Sun am 29 November 2015 – Shane Egypt

John 10:27; (Rom. 10:17-19); Isa. 66:2; Gen. 32:24; Ex. 2:9-10;
(Acts 10:13); 2 Cor. 3:14; John 2:19; Mark 15:29; Luke 12:1-13;
(Matt. 7:24-27); (Matt. 21:28-32); Heb. 8:13; Rev. 21:5;
(Rom. 12:2);
(Heb. 4:7)

There are a lot of voices wanting our attention. How you internalize what you have heard determines the result of your hearing. My sheep hear My voice, and I know them, and they follow Me (John 10:27). So faith comes from hearing, and hearing by the word of Christ (Rom. 10:17). What children hear continuously while growing up and how they internalise it is the important factor.

God makes us vulnerable listeners. … But to this one I will look, To him who is humble and contrite of spirit, and who trembles at My word (Isa. 66:2). God wounds us, He makes us vulnerable. Then Jacob was left alone, and a man wrestled with him until daybreak (Gen. 32:24). God knows how to get us to a place where we are alone to enable us to hear. This encounter led to Jacob’s nature being changed. How did Jacob hear after the encounter?

Then Pharaoh’s daughter said to her, “Take this child away and nurse him for me and I will give you your wages.” So the woman took the child and nursed him. The child grew, and she brought him to Pharaoh’s daughter and he became her son (Ex. 2:9-10). Until then what did Moses hear as a child growing up? What did Moses hear when he was in the palace under Pharaoh’s daughter? What made Moses kill an Egyptian? Then he fled and for forty years tended the flock of his father in law in the wilderness. Moses needed the wilderness experience in his life. De-construction had to take place. Many times God has to break down before He can build up. He does not want to build on inaccurate foundations of structures that may be in the way of His voice having impact. God had to deal with Moses’ thinking. How did Moses hear and internalize what God was saying? There was a process happening in Moses’ life. God breaks us down and makes us vulnerable to hear His voice. Whenever God speaks, what you hear goes through certain filters in our mind that interpret what God is saying. An example was Peter. While he was praying a word came which said, “Kill and eat” (Acts 10:13). Peter was stuck in a certain mind set and frame of reference, so God had to speak three times. How often must God speak to us to break a certain understanding or formula before we listen? But their minds were hardened; for until this very day at the reading of the old covenant the same veil remains unlifted, because it is removed in Christ (2 Cor. 3:14). Jesus answered them, “Destroy this temple, and in three days I will raise it up” (John 2:19). The Pharisees questioned Him, not because of what He said, but because of what they thought He said. They could not see that He was speaking about Himself. Those passing by were hurling abuse at Him, wagging their heads, and saying, “Ha! You who are going to destroy the temple and rebuild it in three days (Mark 15:29). Where was their focus and what was their mind-set? What had they heard?
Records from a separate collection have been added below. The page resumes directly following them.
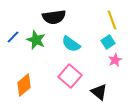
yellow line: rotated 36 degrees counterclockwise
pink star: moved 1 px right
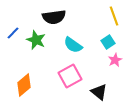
yellow line: moved 2 px right, 4 px up
blue line: moved 4 px up
cyan semicircle: moved 2 px right, 1 px down
pink square: rotated 20 degrees clockwise
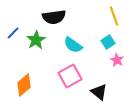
green star: rotated 18 degrees clockwise
pink star: moved 2 px right; rotated 16 degrees counterclockwise
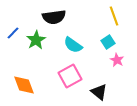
orange diamond: rotated 70 degrees counterclockwise
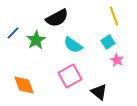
black semicircle: moved 3 px right, 1 px down; rotated 20 degrees counterclockwise
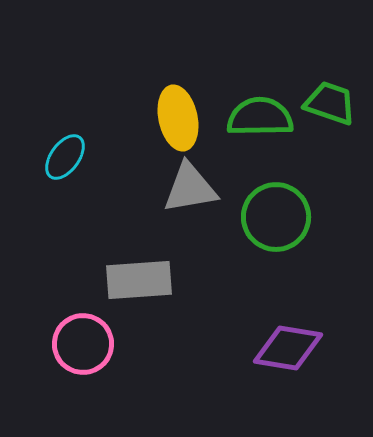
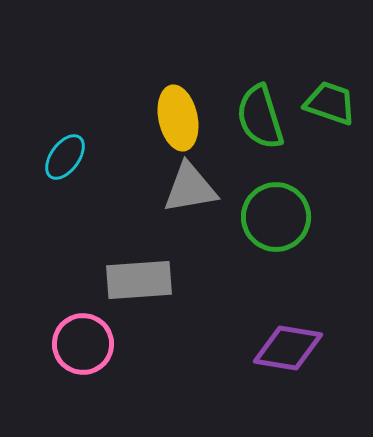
green semicircle: rotated 106 degrees counterclockwise
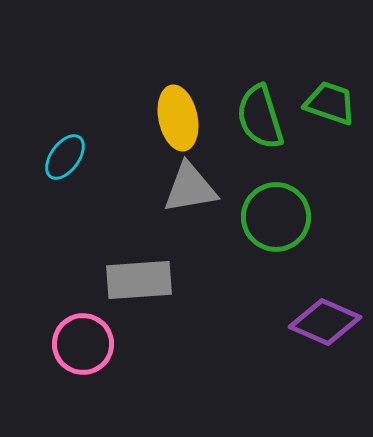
purple diamond: moved 37 px right, 26 px up; rotated 14 degrees clockwise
The irate/angry listener: Jesus said a lot of things in Luke 12, but this man (an angry listener) in the crowd said something completely unrelated to what Jesus was saying. Obviously he was not listening and had no interest in what Jesus was saying. He missed the words that could save his life. He was more concerned with the natural things and provision. Riches are here today, gone tomorrow, but he had no interest in what was lasting and tangible and spiritual. He was distracted and wrapped up in his own interests.

The compliant listener: What are we doing with what is said? There are so many warnings in the word about non-compliance to what is heard. “Therefore everyone who hears these words of Mine and acts on them, may be compared to a wise man who built his house on the rock. And the rain fell, and the floods came, and the winds blew and slammed against that house; and yet it did not fall, for it had been founded on the rock. Everyone who hears these words of Mine and does not act on them, will be like a foolish man who built his house on the sand. The rain fell, and the floods came, and the winds blew and slammed against that house; and it fell—and great was its fall” (Matt. 7:24-27).
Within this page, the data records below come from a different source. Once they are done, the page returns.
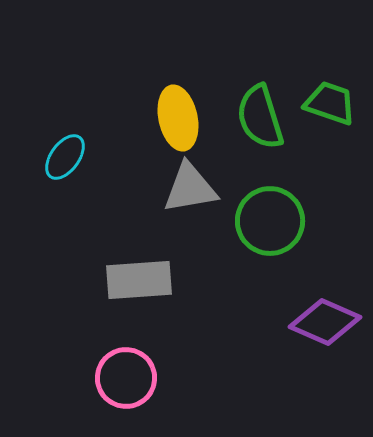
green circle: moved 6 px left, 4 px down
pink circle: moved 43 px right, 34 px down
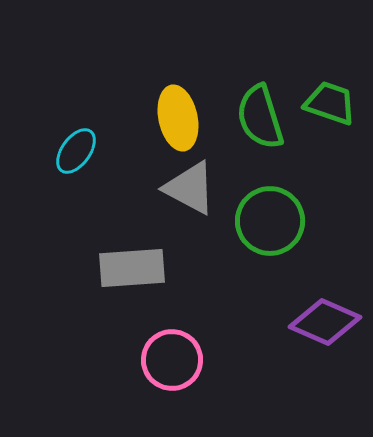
cyan ellipse: moved 11 px right, 6 px up
gray triangle: rotated 38 degrees clockwise
gray rectangle: moved 7 px left, 12 px up
pink circle: moved 46 px right, 18 px up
“But what do you think? A man had two sons, and he came to the first and said, ‘Son, go work today in the vineyard.’ And he answered, ‘I will not’; but afterward he regretted it and went. The man came to the second and said the same thing; and he answered, ‘I will, sir’; but he did not go. Which of the two did the will of his father?” They said, “The first.” Jesus said to them, “Truly I say to you that the tax collectors and prostitutes will get into the kingdom of God before you. For John came to you in the way of righteousness and you did not believe him; but the tax collectors and prostitutes did believe him; and you, seeing this, did not even feel remorse afterward so as to believe him (Matt. 21:28-32). These passages are clear. We will get into trouble for non-compliance after we have heard what was spoken.
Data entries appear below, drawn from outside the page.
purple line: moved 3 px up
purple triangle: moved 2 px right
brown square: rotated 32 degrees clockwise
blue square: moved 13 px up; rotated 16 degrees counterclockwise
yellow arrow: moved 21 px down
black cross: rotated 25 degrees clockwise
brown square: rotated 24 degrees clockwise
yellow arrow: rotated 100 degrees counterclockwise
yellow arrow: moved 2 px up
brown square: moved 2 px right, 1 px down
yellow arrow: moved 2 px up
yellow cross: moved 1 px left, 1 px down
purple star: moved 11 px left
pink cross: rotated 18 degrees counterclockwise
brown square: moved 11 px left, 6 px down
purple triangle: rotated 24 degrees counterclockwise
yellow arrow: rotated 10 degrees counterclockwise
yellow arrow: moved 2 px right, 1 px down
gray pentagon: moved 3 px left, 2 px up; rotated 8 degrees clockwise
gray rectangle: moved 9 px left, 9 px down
The emancipated listener: We are set free and emancipated. We have been placed on a frequency to hear God because we are his children. How can we have a wilderness mind-set in the land of promise? It was said we can be aliens in the land of promise. When He said, “A new covenant,” He has made the first obsolete. But whatever is becoming obsolete and growing old is ready to disappear (Heb. 8:13).  And He who sits on the throne said, “Behold, I am making all things new” (Rev. 21:5). Like us they are being changed and transformed, restored, purified, redeemed, renewed. And do not be conformed to this world, but be transformed by the renewing of your mind (Rom. 12:2). Only with the renewing of the mind can you accurately hear what the Spirit is saying. So let us hear with the renewed mind, the mind of Christ, set free from the filters and old frame of reference that is stuck in the old covenant. Jesus has become the guarantee of the better covenant. And Jesus is the mediator of the new covenant.

He again fixes a certain day, “Today,” saying through David after so long a time just as has been said before, “Today if you hear His voice, Do not harden your hearts” (Heb. 4:7). God makes us vulnerable and open listeners. Do not be distracted and be like the irate listener. We cannot be non-compliant listeners. We were emancipated, we were set free. Today if you hear God’s VOICE we cannot be in the old mind-set. God has renewed us and set us on a frequency to hear His voice because we are children of God.